BRIEF: Give back the full listing as written. No pictures go with it.

>>>

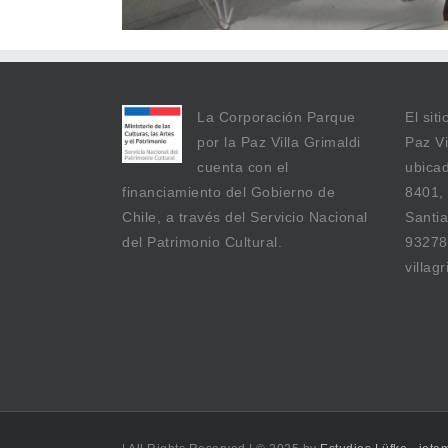
La Corporación Parque
El sit
por la Paz Villa Grimaldi
Paz Vi
cuenta con el
ubicad
financiamiento del Gobierno de
8401,
Chile, a través del Servicio Nacional
Santia
del Patrimonio Cultural.
93278
villag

<<<

WRITTEN SOLUTION:
La Corporación Parque
El sit
por la Paz Villa Grimaldi
Paz Vi
cuenta con el
ubicad
financiamiento del Gobierno de
8401,
Chile, a través del Servicio Nacional
Santia
del Patrimonio Cultural.
93278
villag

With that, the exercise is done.